Look at my files for the version with the extra info (bug not fixed).

[apie]

Maybe I should explain the formula:

The power from the wind is calculated as:

1/2 * efficiency * air-density * swept-area * v^3 (this comes from E=1/2 * m * v^2)

air density is equal to 1.22 kg/m^3.

I don't know where your constants (0.6125 and 1.91) come from.  Has it to do with empirical units?

Or I could be wrong, of course!  Can anyone else check too?

[apie]

Thanks for editing the excel sheet.  I will take a closer look in a minute, but I was too enthusiastic to reply, so I did this first.

I think the formula's are correct (but I could be wrong).

If you increase the efficiency, the power from the wind increases.  If you look at the graph you will see that it seems that the power of the generator decreases, but look at the values on the Y-axis: they have changed!  In fact the power from the wind has increased, but the generator is still the same.  So the power from the generator is lower with respect to the power from the wind.  I hope this clarifies it!

For the value of 'power from generator':

The power of the generator is at it's maximum when the load is equal to the internal resistance.  That means: if I have a generator with an open voltage 'voltage' and an internal resistance 'resistance'.  And if I put a load with 'resistance' ohms, The current flowing through the load is equal to voltage / (2 * resistance).

Multiplying this with the voltage gives me the power.

[apie]

Thanks for the new version!

However I noticed a small error in cell E3.  The area is equal to Pi*radius*radius (not diameter).

But this illustrates the need for this in the spread-sheet.  Thanks!

[wind4Reg]

Hi apie, here is where my constants come from

Air Density Factor = 0.6125 (Based on an air density of 1.225 kg/m3)

Energy Pattern Factor = 1.91 (Rayleigh distribution)

When these two are multiplied together together it comes to 1.17 which is an attempt at a closer value than the standard 1.22. That is fine, I wouldn't split hairs over .05 difference in our air density numbers.
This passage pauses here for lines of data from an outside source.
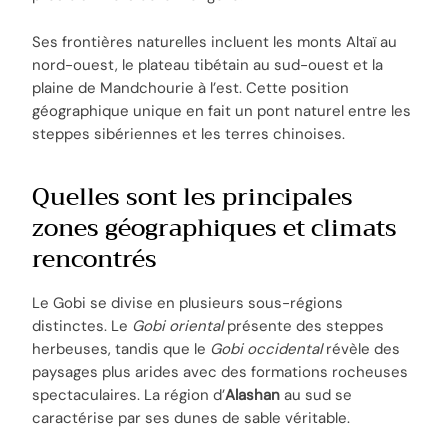
Ses frontières naturelles incluent les monts Altaï au
nord-ouest, le plateau tibétain au sud-ouest et la
plaine de Mandchourie à l’est. Cette position
géographique unique en fait un pont naturel entre les
steppes sibériennes et les terres chinoises.
Quelles sont les principales
zones géographiques et climats
rencontrés
Le Gobi se divise en plusieurs sous-régions
distinctes. Le
Gobi oriental
présente des steppes
herbeuses, tandis que le
Gobi occidental
révèle des
paysages plus arides avec des formations rocheuses
spectaculaires. La région d’
Alashan
au sud se
caractérise par ses dunes de sable véritable.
The real question is where the 1/2 comes from at the beginning of your equation which is essentially cutting the power in the wind in half right from the start for some reason. My question was why do you cut the power in the wind in half by multiplying it by 1/2 at the beginning. You said your formula comes from E=1/2 * m * v^2 and have tried to find that formula using Google but can't get any results in English. What is that formula (E=1/2 * m * v^2) for? It seems like it must be for something else since the v is squared instead of cubed and the m looks like it represents mass instead of air density. The formulas I have from Paul Gipe's wind power book do not cut the power in half when calculating the power in the wind. All I really wanted to do was get to the bottom of why there are two different formulas for the same thing and which one is the right one? It is pretty bad if we don't have a standard formula for calculating the power in the wind for a given swept area, at a given windspeed, at a specific efficiency.
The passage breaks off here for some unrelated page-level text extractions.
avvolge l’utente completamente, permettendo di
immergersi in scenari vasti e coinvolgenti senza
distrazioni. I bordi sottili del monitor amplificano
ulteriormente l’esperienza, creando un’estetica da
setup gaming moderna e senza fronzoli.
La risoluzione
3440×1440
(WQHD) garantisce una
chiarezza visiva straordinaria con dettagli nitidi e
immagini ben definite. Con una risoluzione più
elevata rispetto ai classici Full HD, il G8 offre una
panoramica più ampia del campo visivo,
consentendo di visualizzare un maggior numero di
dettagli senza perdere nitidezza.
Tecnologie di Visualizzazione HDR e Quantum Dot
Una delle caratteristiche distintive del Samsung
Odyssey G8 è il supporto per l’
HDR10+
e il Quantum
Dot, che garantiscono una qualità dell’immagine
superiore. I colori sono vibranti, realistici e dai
Don't get me wrong, I am not saying the formula I have is the right one, it just seems like there are two formulas out there for the same thing, and if your's is correct then that drastically lowers the power output that one can expect from a wind turbine.

wind4Reg

[The Crazy Noob]

oops, overlooked that, it's corrected now.

[apie]

wind4Reg, the formula I gave is that of kinetic energy.  My physic books tell me that kinetic energy of a moving mass is equal to 1/2 m v^2.

In this case, air is moving.  That means we have to know the mass of air that is moving through the wind-turbine in one second (as we want power = energy/second).  That is equal to the volume of the air times air density.  The volume of the air passing through the turbine in one second is equal to the swept-area times the speed of the wind (v).

If you combine all this, you get:

 power = 1/2 * mass * v^2 = 1/2 * density * volume * v^2 = 1/2 * density * area * v * v^2 = 1/2 * density * area * v^3

I hope this clarifies my formula.  I must say, I still don't get yours though.  What is 'Rayleigh distribution'?